Photos: 2007 Tony Awards
It was Nicholaw who got Worley to come back to New York from California for more than just a short stay. Earlier this year, he cast her in a City Center "Encores!" concert version of the Stephen Sondheim-James Goldman musical, "Follies." In it, she belted the big production number, "Who's That Woman?"

"JoAnne is someone I've always wanted to work with," Nicholaw says, recalling that he was first blown away by her performance in a production of "The Pirates of Penzance" in Los Angeles.

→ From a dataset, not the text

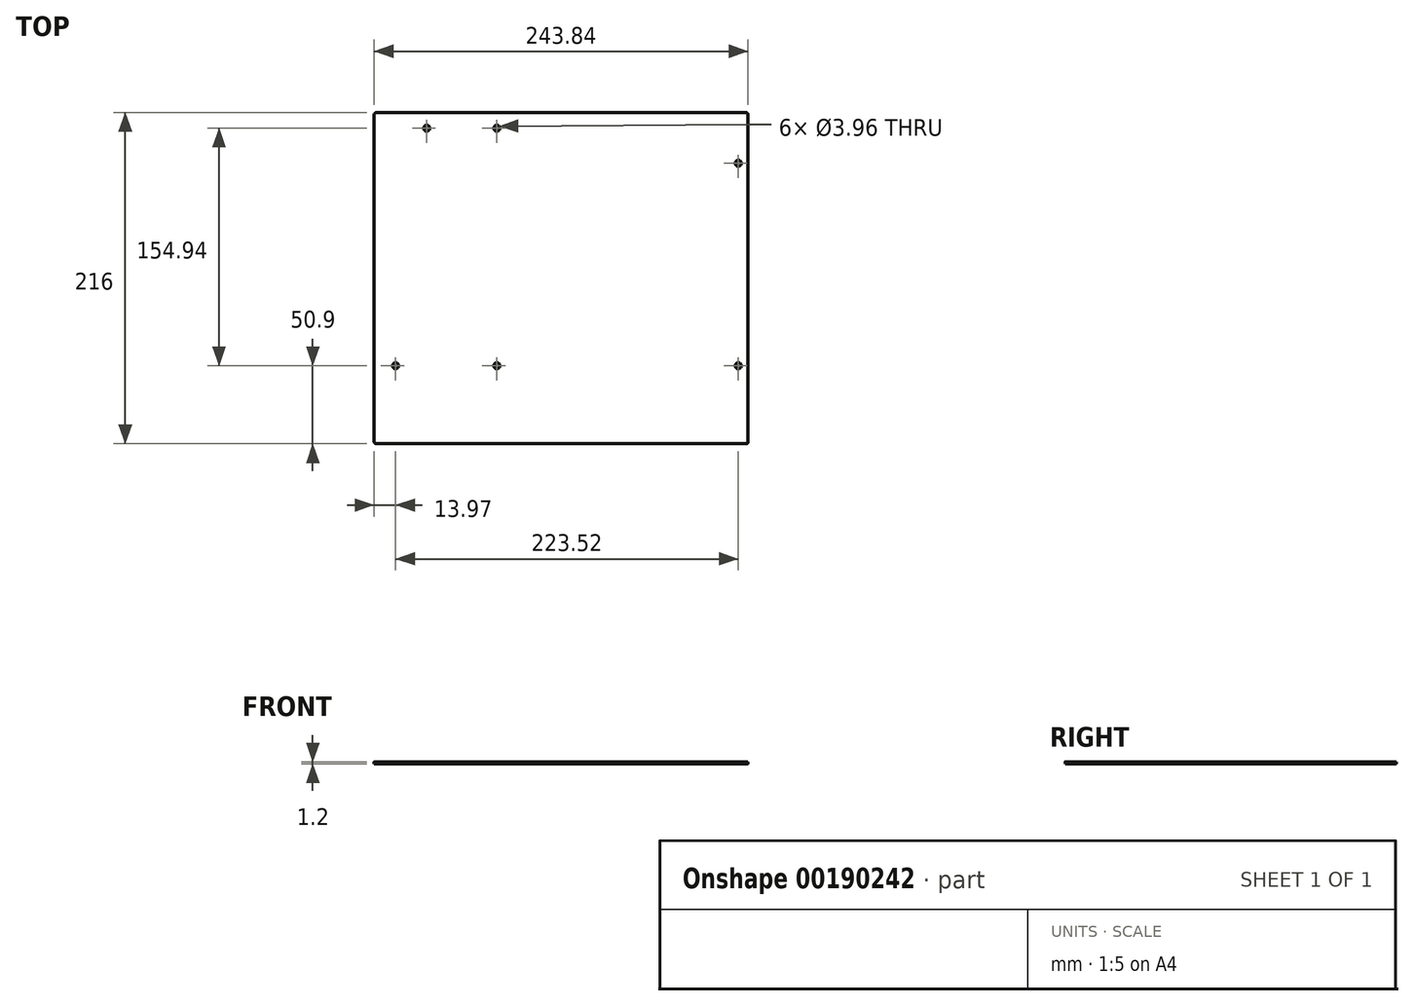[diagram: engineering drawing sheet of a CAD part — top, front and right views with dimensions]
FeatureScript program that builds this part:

"When I got 'Follies,' I said, "I don't know what part yet, but she has to be in the show,"' Nicholaw says. "I've always known how talented she is. Everyone just thinks of her from `Laugh-In' and that she only does that persona -- although we let her do a lot of it in `The Drowsy Chaperone' because that's the kind of show it is."

But, says Nicholaw, she is an accomplished musical-comedy actress. The woman has played just about every major female role -- from Mama Rose in "Gypsy" to Miss Hannigan in "Annie" to Lorelei Lee in "Gentlemen Prefer Blondes" to (finally) Dolly Levi in "Hello, Dolly!" and more -- in summer stock, regional theater and beyond.

When Georgia Engel, the original Mrs. Tottendale, decided to leave "Drowsy" last spring after a year's run, the director immediately thought of Worley.

Nicholaw told her to bring her big voice and her pearls, a comedy bit she learned from the great Beatrice Lillie, who got laughs by swinging a strand around her neck. She also got to work closely with Peter Bartlett, a veteran comic actor, who plays Tottendale's butler, Underling.

"I was a little scared that I wouldn't be able to keep a straight face -- I'd be giggling all the time," says Bartlett, who has appeared in such Paul Rudnick comedies as "Jeffrey" and "Mr. Charles, Currently of Palm Beach," as well as countless musicals.

"The delightful thing about JoAnne is that you can talk to her in the wings, have a wonderful time and then go on stage," he says. "There are a lot of people who have (great) reputations like she does but have forgotten to be people. She hasn't. She's just real coffee."

The two work together very closely -- within spitting distance, you might say. During each performance, they get to spray each other with what is supposed to be vodka martinis. "You really have to trust someone when they are spitting in your face and you're spitting in theirs," Worley says with a laugh. "But then we both want to serve the piece the best way that we can."

Worley is contracted to stay with "Drowsy" into December and then, most likely, she returns to Los Angeles.

These days, she also is president of Actors and Others for Animals, a California-based organization that promotes the spaying and neutering of pets. She got involved first by doing benefits for the group and then by joining its board. "If we could get everybody to spay or neuter their pets, there wouldn't be so many euthanized," she says.

Does she have her own canine companion? Of course. Harmony, a miniature Yorkie, who Worley believes is about 8 years old. "She was a rescue dog," the actress explains. "But everybody thinks she's a puppy because she only weighs five pounds."

"Harmony is my No. 1 consideration," Worley says. And the pooch stays backstage at the dog-friendly Marquis while her mistress works on stage. Other cast members go into Worley's dressing room to rub Harmony's tummy.

"It seems to be the Zen thing to do," Worley says. "And Harmony insists on it."